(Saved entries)
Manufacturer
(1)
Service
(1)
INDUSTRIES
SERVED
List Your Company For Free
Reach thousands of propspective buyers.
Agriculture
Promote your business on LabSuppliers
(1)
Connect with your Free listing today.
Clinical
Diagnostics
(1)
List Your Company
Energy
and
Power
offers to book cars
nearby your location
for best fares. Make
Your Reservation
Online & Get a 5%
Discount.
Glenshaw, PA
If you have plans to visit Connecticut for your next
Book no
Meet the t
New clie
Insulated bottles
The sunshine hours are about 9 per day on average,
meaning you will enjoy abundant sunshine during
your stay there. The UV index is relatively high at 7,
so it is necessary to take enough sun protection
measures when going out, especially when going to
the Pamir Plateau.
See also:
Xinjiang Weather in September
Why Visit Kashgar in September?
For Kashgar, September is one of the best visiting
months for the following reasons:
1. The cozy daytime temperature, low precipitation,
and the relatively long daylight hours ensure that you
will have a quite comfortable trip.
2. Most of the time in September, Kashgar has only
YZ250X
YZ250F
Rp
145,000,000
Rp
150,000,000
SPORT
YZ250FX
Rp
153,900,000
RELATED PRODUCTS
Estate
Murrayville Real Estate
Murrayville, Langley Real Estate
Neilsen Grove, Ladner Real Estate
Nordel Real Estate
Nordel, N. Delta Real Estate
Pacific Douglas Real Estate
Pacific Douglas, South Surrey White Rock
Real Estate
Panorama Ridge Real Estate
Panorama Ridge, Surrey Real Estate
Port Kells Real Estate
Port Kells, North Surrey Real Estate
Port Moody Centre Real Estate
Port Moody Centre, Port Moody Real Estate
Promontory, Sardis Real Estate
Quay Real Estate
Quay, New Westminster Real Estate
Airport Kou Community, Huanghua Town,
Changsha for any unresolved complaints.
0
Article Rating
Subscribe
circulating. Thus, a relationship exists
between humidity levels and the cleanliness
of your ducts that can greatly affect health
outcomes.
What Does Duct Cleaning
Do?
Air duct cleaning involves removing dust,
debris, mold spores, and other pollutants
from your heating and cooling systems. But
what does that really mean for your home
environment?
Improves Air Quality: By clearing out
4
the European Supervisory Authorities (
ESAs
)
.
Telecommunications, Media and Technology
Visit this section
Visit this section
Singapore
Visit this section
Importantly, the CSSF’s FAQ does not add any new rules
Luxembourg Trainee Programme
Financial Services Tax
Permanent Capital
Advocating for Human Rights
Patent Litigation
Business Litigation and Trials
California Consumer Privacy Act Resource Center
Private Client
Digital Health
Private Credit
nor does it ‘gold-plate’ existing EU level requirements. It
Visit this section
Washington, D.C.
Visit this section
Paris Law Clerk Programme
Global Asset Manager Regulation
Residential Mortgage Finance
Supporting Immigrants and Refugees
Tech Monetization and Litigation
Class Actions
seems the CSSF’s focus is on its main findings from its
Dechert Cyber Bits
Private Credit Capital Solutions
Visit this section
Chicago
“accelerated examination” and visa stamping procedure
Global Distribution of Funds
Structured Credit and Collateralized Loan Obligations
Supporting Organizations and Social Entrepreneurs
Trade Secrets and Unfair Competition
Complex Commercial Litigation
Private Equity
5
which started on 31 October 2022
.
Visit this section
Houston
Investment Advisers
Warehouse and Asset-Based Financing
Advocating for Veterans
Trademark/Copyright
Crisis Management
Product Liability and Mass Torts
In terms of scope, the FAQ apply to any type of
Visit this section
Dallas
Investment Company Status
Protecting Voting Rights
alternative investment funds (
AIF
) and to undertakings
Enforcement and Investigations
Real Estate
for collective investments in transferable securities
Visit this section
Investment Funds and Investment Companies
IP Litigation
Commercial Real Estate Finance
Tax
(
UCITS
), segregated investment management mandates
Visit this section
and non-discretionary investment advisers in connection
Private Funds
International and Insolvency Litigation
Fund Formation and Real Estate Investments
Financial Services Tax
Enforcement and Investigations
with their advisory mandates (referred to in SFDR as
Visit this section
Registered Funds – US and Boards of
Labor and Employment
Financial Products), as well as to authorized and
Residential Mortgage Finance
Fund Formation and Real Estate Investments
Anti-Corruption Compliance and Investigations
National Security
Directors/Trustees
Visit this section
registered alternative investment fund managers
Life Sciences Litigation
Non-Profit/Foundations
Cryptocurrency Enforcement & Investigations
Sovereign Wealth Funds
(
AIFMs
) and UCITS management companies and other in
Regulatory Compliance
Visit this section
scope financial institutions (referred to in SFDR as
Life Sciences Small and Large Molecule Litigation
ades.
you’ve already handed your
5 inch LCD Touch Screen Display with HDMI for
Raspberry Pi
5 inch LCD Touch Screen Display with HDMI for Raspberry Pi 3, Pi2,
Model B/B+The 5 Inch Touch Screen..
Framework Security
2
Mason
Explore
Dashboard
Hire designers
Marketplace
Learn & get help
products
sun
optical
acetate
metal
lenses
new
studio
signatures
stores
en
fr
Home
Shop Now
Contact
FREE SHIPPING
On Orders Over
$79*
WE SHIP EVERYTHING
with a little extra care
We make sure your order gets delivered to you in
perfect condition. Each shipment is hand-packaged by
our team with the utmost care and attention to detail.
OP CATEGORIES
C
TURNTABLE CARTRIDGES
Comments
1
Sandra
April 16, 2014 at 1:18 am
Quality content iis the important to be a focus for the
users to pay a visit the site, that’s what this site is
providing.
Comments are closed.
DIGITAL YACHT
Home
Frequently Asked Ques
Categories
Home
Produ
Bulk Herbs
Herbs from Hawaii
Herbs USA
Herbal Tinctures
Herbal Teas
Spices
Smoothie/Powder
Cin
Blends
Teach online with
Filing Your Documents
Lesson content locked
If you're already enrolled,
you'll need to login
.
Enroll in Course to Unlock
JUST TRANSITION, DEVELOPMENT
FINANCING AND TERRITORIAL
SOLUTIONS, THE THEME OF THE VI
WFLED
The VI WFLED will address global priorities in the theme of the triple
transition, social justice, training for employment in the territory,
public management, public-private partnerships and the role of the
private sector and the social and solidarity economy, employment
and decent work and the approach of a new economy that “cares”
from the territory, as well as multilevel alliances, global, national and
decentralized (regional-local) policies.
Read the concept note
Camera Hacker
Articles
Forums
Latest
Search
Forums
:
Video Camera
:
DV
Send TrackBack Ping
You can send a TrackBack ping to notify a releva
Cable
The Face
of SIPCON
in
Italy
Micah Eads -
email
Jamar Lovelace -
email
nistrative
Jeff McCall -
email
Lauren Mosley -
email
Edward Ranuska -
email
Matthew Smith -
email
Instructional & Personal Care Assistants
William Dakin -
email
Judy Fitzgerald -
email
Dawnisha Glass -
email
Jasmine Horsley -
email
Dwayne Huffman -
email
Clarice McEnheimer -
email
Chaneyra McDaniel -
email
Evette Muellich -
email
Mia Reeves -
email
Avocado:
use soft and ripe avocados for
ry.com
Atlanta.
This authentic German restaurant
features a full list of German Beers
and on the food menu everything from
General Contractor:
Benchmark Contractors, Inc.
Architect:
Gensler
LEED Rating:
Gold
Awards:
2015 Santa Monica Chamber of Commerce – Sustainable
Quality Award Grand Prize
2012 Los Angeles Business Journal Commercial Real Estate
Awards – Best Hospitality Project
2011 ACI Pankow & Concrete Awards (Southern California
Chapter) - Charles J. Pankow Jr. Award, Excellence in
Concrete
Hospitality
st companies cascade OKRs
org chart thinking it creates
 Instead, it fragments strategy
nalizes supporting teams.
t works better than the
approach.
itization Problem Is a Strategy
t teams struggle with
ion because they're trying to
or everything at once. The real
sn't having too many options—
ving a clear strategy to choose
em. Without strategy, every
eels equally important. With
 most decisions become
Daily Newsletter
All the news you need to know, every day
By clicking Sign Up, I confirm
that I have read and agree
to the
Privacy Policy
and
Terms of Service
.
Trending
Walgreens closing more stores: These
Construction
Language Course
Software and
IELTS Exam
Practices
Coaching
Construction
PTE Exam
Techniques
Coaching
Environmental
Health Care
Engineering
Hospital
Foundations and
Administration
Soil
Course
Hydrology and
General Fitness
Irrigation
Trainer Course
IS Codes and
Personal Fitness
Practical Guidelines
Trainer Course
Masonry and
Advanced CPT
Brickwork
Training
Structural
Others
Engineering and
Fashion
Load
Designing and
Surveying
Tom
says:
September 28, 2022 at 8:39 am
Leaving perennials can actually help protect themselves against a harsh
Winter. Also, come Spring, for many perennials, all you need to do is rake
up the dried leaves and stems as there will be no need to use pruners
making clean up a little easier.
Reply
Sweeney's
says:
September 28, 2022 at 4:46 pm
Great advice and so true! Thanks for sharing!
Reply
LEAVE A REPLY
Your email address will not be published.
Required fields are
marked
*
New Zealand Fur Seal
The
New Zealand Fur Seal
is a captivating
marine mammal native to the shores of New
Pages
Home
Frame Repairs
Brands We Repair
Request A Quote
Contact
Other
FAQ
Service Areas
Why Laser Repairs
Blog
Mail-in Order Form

WORK ITEM -> Can you convert the records, from the very first line through the line containing "1. The cozy", into a numbered list with any blank lines left out?

EXERCISE RESPONSE ->
1. Manufacturer
2. (1)
3. Service
4. (1)
5. INDUSTRIES
6. SERVED
7. List Your Company For Free
8. Reach thousands of propspective buyers.
9. Agriculture
10. Promote your business on LabSuppliers
11. (1)
12. Connect with your Free listing today.
13. Clinical
14. Diagnostics
15. (1)
16. List Your Company
17. Energy
18. and
19. Power
20. offers to book cars
21. nearby your location
22. for best fares. Make
23. Your Reservation
24. Online & Get a 5%
25. Discount.
26. Glenshaw, PA
27. If you have plans to visit Connecticut for your next
28. Book no
29. Meet the t
30. New clie
31. Insulated bottles
32. The sunshine hours are about 9 per day on average,
33. meaning you will enjoy abundant sunshine during
34. your stay there. The UV index is relatively high at 7,
35. so it is necessary to take enough sun protection
36. measures when going out, especially when going to
37. the Pamir Plateau.
38. See also:
39. Xinjiang Weather in September
40. Why Visit Kashgar in September?
41. For Kashgar, September is one of the best visiting
42. months for the following reasons:
43. 1. The cozy daytime temperature, low precipitation,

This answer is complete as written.